14 Mayıs seçimleri ve "siyasi belirsizlik" endişesi
"Türkiye'de istikrar AB için büyük önem taşıyor"
14 Mayıs seçimleri ve "siyasi belirsizlik" endişesi
Dünya başkentlerinde dikkatler, 14 Mayıs seçimlerinden sonra Türkiye siyaset sahnesinde yaşanacak gelişmelere çevrildi.
Seçimler öncesinde AKP iktidarının sertleşen söylemleri, "dış güçlerin müdahalesi", "darbe" ve "ihanet" gibi ağır suçlamaları, gerilimi tehlikeli bir şekilde tırmandırdı. Sandıklardaki oy sayımının başlaması itibariyle tansiyonun daha da tırmanması, seçim sonuçlarıyla ilgili olarak taraflar arasında çetin bir "itiraz mücadelesinin" yaşanabileceği tahmin ediliyor.
Cumhurbaşkanı ve milletvekili seçimleri, sadece Türkiye'nin siyasi ve ekonomik geleceği bakımından önemli bir dönüm noktası değil.
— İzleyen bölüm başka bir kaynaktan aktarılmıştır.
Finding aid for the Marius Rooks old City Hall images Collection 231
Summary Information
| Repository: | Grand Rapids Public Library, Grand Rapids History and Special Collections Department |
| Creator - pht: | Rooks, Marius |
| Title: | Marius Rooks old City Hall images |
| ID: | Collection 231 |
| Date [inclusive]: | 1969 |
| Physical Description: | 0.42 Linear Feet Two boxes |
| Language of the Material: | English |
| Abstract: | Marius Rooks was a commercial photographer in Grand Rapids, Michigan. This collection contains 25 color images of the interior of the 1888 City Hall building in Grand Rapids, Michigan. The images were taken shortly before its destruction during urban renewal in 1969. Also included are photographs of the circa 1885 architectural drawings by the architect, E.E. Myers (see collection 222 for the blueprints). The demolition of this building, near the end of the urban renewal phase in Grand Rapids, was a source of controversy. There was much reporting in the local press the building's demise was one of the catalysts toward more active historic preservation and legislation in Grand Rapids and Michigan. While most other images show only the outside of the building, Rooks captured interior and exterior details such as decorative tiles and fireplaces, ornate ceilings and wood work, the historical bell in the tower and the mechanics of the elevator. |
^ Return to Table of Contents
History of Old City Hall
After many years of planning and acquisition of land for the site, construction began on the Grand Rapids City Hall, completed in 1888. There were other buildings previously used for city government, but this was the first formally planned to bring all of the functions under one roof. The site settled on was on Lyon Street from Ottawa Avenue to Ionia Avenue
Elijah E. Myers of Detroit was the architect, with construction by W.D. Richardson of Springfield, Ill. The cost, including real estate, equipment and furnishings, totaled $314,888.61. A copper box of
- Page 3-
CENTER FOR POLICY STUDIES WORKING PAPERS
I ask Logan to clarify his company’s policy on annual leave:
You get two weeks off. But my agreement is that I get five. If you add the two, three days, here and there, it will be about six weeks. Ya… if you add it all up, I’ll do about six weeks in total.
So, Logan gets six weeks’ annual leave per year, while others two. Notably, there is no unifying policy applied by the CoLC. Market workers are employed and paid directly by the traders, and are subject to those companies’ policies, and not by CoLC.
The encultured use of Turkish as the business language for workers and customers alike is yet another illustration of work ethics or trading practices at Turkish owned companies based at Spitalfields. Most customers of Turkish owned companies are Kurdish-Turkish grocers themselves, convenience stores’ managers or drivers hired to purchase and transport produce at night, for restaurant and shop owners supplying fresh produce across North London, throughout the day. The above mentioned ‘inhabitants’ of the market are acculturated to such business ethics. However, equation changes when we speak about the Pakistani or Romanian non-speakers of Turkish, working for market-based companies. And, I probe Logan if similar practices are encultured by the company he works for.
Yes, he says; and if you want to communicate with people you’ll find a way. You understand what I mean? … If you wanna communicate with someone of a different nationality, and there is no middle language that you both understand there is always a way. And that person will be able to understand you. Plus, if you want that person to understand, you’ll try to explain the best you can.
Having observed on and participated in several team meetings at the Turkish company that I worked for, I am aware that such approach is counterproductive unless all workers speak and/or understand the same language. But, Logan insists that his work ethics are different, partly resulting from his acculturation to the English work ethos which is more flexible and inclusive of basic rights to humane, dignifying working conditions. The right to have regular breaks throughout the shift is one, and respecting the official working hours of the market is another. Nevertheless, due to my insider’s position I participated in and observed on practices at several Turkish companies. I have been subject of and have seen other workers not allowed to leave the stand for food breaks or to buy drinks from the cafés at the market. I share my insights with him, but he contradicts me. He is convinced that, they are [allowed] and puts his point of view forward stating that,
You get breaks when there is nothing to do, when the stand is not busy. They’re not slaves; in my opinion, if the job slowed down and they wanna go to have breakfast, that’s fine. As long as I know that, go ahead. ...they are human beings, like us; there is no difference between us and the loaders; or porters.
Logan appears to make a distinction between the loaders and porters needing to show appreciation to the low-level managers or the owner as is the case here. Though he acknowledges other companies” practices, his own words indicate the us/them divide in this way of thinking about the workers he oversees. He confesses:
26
Jeostratejik konumu nedeniyle Türkiye'de yaşanması muhtemel gelişmeler, hem bölgesel hem küresel dengeleri de etkileme potansiyeline sahip.
"Türkiye'de istikrar AB için büyük önem taşıyor"
Düşünce kuruluşu Avrupa Komşuluk Konseyi (ENC) Direktörü Samuel Doveri Vesterbye, Avrupa Birliği'nin (AB) Türkiye'de siyasi istikrarın korunmasında "çok yüksek bir çıkarı" olduğunu, istikrarsızlığa yol açabilecek gelişmelerin hem güvenlik hem göç akını hem de ekonomi gibi alanlarda, AB'yi etkilemesi muhtemel sonuçlar doğurabileceğini söyledi.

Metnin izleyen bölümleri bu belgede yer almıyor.